リヴァイアサン〉と言えば、イギリストマス・ホッブズによる政治哲学書が知られるが、元々は旧作聖書に現れる怪物の名前。ホッブズは国民が集まってできた国家を「リヴァイアサンである」と形容し、またアメリカの作家ポール・オースターも、“国家”という概念を題材に同名の小説を著した。OrganWorksの『聖獣』もまた、“個と集団”を掘り下げることで、リヴァイアサンの姿を描き出す作品。ヒトとは全く異なる時間の流れを生きる存在として“虫”を登場させ、対比によってヒトの持つ様々な特性を浮かび上がらせていく。

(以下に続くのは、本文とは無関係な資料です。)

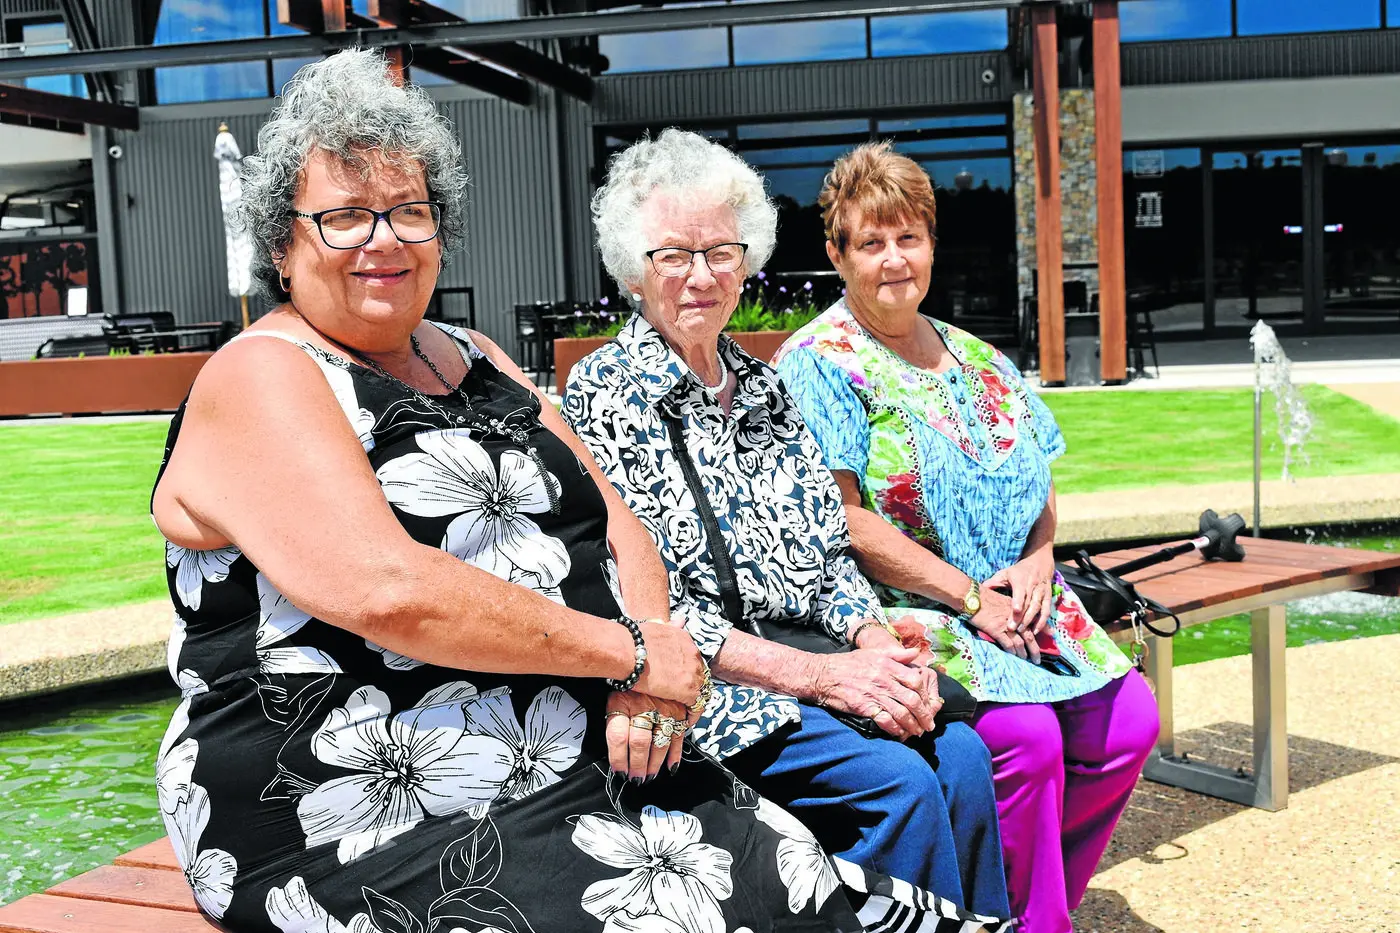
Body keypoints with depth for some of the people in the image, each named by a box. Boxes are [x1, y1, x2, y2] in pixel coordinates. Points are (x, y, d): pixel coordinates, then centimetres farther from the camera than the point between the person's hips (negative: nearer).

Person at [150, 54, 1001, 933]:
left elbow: (617, 527, 11)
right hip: (381, 823, -6)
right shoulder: (259, 380, -8)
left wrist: (648, 648, -10)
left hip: (589, 768, 7)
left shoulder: (475, 360, 16)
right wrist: (628, 652, -15)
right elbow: (388, 591, -22)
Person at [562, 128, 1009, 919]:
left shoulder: (762, 386, 15)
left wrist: (877, 641, -6)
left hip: (813, 658, 6)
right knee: (898, 783, -23)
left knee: (961, 753, -16)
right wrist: (817, 676, -19)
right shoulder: (605, 395, -6)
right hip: (708, 690, -6)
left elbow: (831, 550, 16)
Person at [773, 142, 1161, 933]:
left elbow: (1039, 486, 20)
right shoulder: (818, 363, -6)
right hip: (902, 611, -7)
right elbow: (840, 519, -13)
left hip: (1019, 598, 7)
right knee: (1027, 735, -26)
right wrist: (969, 596, -15)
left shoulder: (974, 358, 16)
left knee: (1132, 721, -8)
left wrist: (1038, 558, -2)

作品の初演は2017年。平原は、初演を「私平原慎太郎にとって、また、我々OrganWorksにとってターニングポイントになった作品」と、そして再演を「人間がダンスとどのように向かい合い、どのように社会に還元するかを示す機会」と位置づけた上で、「ダンスの本質・王道をおさえながら、ラディカルな視線を持つというダイナミックな公演になる」と、この再演に自信を覗かせる。OrganWorksの真骨頂が観られる舞台となりそうだ。